The Handmaid's Tale's Genevieve Angelson Breaks Down Mrs. Wheeler's Serena-Centric Episode 6 Freakout


Alanis Wheeler showed her true colors — turns out, they’re all teal! — in this week’s The Handmaid’s Tale.

The episode found the Gilead-sympathizing Canadian lashing out at her houseguest, Serena, when she mentioned that she might not want to remarry anytime in the near future. This was seen as anathema by the young ideologue, who’d previously put the pregnant Mrs. Waterford on a very high pedestal. As Alanis’ anger increased, she eventually ordered Serena to go to her room, cementing something Serena must’ve feared for a while: She’s essentially the Wheelers’ handmaid. (Read a full recap.)

TVLine got on the phone with Genevieve Angelson — whom you may know from New Amsterdam, Good Girls Revolt, The Afterparty and/or This Is Us — to talk about her feisty, fanatical alter ego.

TVLINE | When Serena arrives at the Wheelers’ home, Alanis is a little starstruck. She’s very happy to have her there. Then see that shine fall off of that interaction in bits and pieces. When do you think that Alanis makes up her mind that Serena Joy is not the person she thought she was?
The first time that I, in the playing of it, chose to display that crack is specifically in the scene — it happens in an instant, like, a blink-and-you-can-miss-it instant — when I consider, as Alanis, whether or not I want to be on the call with Gilead when [Serena] steps into my husband’s office. And I say, “No, wives shouldn’t concern themselves with such things.” I’m sort of putting together in that moment that I would never do that, and I look at her doing it, and I think, this doesn’t feel right.

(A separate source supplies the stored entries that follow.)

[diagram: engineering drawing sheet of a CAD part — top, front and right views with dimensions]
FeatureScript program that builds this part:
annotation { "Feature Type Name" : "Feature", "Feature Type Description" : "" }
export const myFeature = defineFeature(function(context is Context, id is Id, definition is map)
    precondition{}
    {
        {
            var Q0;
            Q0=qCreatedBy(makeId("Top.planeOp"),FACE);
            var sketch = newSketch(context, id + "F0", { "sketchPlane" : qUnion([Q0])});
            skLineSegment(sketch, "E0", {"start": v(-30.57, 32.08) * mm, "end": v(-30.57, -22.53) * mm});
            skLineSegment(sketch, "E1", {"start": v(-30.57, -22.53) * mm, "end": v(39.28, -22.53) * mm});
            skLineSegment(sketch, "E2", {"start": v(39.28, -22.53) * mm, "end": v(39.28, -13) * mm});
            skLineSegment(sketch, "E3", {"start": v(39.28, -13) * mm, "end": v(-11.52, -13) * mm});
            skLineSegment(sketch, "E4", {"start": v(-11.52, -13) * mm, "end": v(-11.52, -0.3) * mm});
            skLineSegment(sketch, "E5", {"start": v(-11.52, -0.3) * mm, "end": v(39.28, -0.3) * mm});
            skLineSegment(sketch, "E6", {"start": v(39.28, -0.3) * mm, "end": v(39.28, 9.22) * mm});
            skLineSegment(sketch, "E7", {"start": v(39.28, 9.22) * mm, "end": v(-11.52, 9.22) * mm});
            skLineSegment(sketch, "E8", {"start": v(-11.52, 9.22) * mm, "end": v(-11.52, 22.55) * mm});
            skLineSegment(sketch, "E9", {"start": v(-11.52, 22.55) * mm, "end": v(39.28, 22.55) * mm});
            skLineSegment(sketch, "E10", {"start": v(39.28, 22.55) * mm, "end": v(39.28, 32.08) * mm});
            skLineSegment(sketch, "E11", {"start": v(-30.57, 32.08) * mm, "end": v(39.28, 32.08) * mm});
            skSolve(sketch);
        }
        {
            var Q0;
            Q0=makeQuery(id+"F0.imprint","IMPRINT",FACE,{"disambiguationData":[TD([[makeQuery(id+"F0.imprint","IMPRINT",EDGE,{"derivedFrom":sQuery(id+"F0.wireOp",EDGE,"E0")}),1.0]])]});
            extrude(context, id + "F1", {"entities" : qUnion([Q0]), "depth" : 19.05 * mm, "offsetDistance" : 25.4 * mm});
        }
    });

And so, subsequently, when I find out in the scene where we’re in the conservatory and we’re cutting flowers, and [I realize] she’s basically not practicing what she preaches, [and that Serena] is a human being in a way that is, like, disturbing to me. [Laughs] It’s funny, it’s so interesting.

You know, people have said — obviously I’ve been reading the comments — and people have said things like, “[Alanis is] so scary, she’s so creepy.” And I’m grateful that it’s landing in that way. But I think there’s also a part of me that’s like, “You guys, that’s just actually my smile when I’m excited!” [Laughs] When I love something, that’s actually what it looks like. I would never choose to play creepy, or icky. That’s just not how I work. I just played that I love someone so much. There’s something about being passionate that actually, in the wrong circumstances, is terrifying.

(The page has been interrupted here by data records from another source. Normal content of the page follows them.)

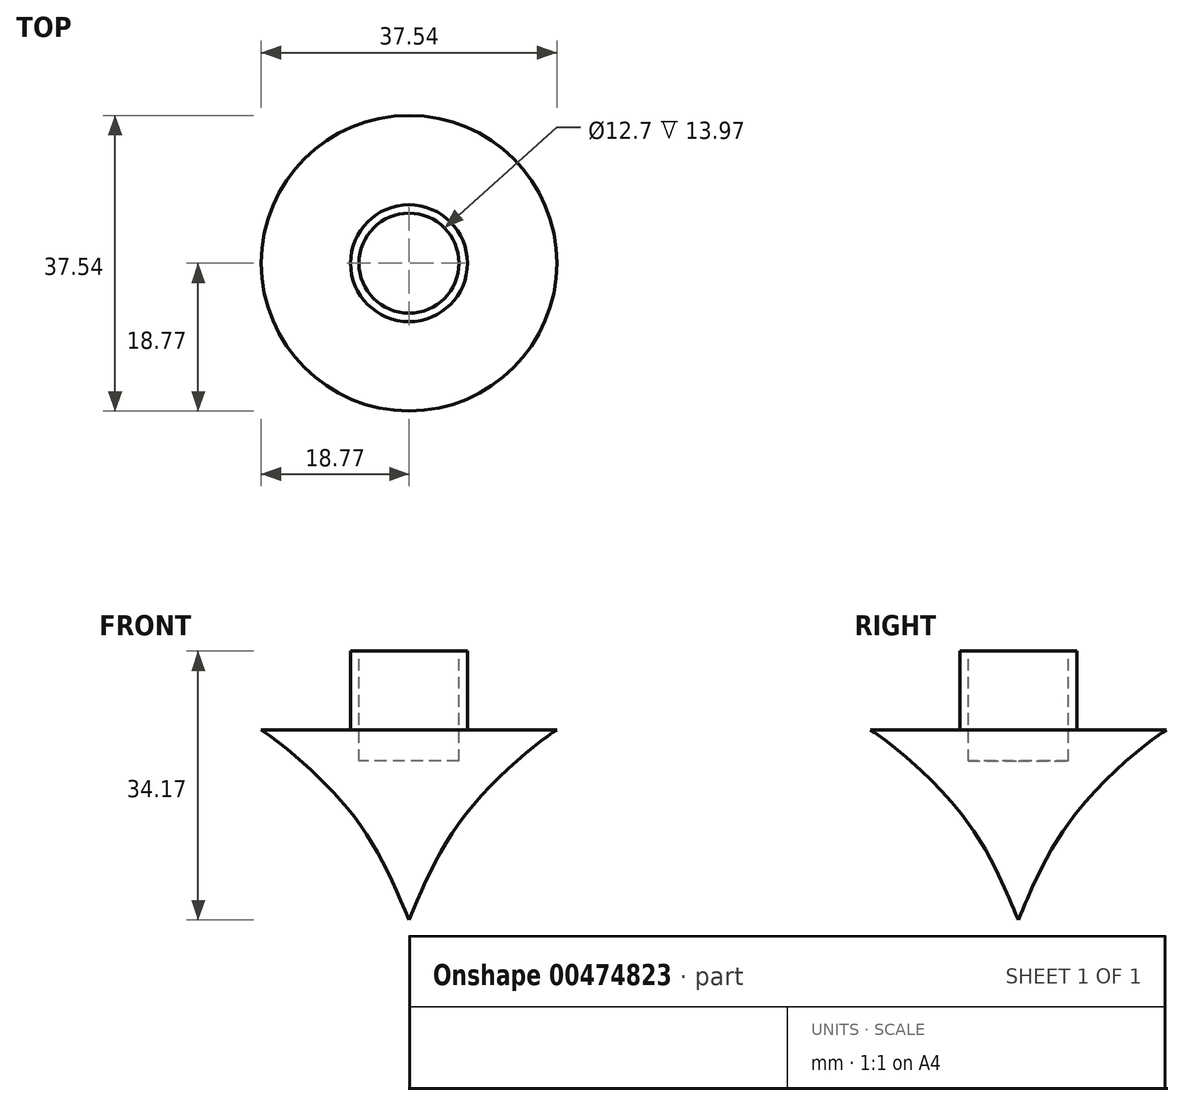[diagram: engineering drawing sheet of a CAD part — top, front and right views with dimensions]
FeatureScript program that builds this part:
annotation { "Feature Type Name" : "Feature", "Feature Type Description" : "" }
export const myFeature = defineFeature(function(context is Context, id is Id, definition is map)
    precondition{}
    {
        {
            var Q0;
            Q0=qCreatedBy(makeId("Front.planeOp"),FACE);
            var sketch = newSketch(context, id + "F0", { "sketchPlane" : qUnion([Q0])});
            skFitSpline(sketch, "E0", {"points": [v(0, 0) * mm, v(8.08, 14.52) * mm, v(18.77, 24.12) * mm, v(19.43, 24.34) * mm], "startDerivative": vector(13.05, 31.22) * mm, "endDerivative": vector(4.92, 0.53) * mm});
            skLineSegment(sketch, "E1", {"start": v(18.77, 24.12) * mm, "end": v(7.42, 24.12) * mm});
            skLineSegment(sketch, "E2", {"start": v(7.42, 24.12) * mm, "end": v(7.42, 34.17) * mm});
            skLineSegment(sketch, "E3", {"start": v(7.42, 34.17) * mm, "end": v(0, 34.17) * mm});
            skLineSegment(sketch, "E4", {"start": v(0, 34.17) * mm, "end": v(0, 0) * mm});
            skSolve(sketch);
        }
        {
            var Q0;
            {var subQ0=sQuery(id+"F0.wireOp",EDGE,"E1");Q0=makeQuery(id+"F0.imprint","IMPRINT",FACE,{"disambiguationData":[TD([[makeQuery(id+"F0.imprint","IMPRINT",EDGE,{"derivedFrom":subQ0}),1.0]])]});}
            var Q1;
            Q1=sQuery(id+"F0.wireOp",EDGE,"E4");
            revolve(context, id + "F1", {"entities" : qUnion([Q0]), "axis" : qUnion([Q1]), "revolveType" : RevolveType.FULL});
        }
        {
            var Q0;
            Q0=makeQuery(id+"F1.opRevolve","SWEPT_FACE",FACE,{"disambiguationData":[OSD([sQuery(id+"F0.wireOp",EDGE,"E3")])]});
            var sketch = newSketch(context, id + "F2", { "sketchPlane" : qUnion([Q0])});
            skCircle(sketch, "E5", {"center": v(0, 0) * mm, "radius": 6.35 * mm});
            skSolve(sketch);
        }
        {
            var Q0;
            Q0=makeQuery(id+"F2.imprint","IMPRINT",FACE,{"disambiguationData":[TD([[makeQuery(id+"F2.imprint","IMPRINT",EDGE,{"derivedFrom":sQuery(id+"F2.wireOp",EDGE,"E5")}),1.0]])]});
            extrude(context, id + "F3", {"entities" : qUnion([Q0]), "operationType" : NewBodyOperationType.REMOVE, "oppositeDirection" : true, "depth" : 13.97 * mm});
        }
    });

The Handmaids tale Season 5 Episode 6 Genevieve Angelson interviewTVLINE | I’ve made mention of it before, but I’m so torn about what’s happening to Serena. Obviously I don’t want any woman to lose her personhood little by little, but I do love the idea of Serena getting what she deserves. And the Wheelers are sure starting to feel like Serena’s commander and his wife, right?
I think you’re describing a couple of things. I think it raises the question of if the enemy of your enemy is your friend, and I think what this show does really deftly is try to avoid characterizing any person as pure enemy. And I think Serena Joy is the best example of that, in that, yes, of course she is, like, the co-creator of Gilead in a way that’s even more baffling because she’s a woman.

TVLINE | Right.
So, in that way, she’s this super-villain. But of course, over the course of four-an-a-half seasons, Yvonne [Strahovski] has played her with such moments of contrast and humanity that… we find ourselves caring about her. And so, I think there is something that, when injustice, or a crossing of boundaries, or a violation of someone’s rights happens to anyone, it doesn’t really feel good.

But on the other hand, I think it speaks to a really honest part of Alanis, which is that we’re doing this for a reason. We are trying to recreate Gilead-esque circumstances for a reason, and that’s because there is a dire international fertility crisis, not because it’s just Wednesday and we feel like it. This is a tough f–king situation, sorry… And [Gilead is] the only republic that has been able to solve it. So, if that’s true, like, fall on your sword, Serena. You are not bigger than this, and if you’re fertile, then we need you the same way that you needed all those other women.

It’s actually quite egalitarian, is how I thought about playing her, which is not like “I’m Genevieve playing Alanis, a villain who does this power-play on Serena Joy, former villain.” It’s, “We have a problem. And I’m being the big girl who is making the hard choices.”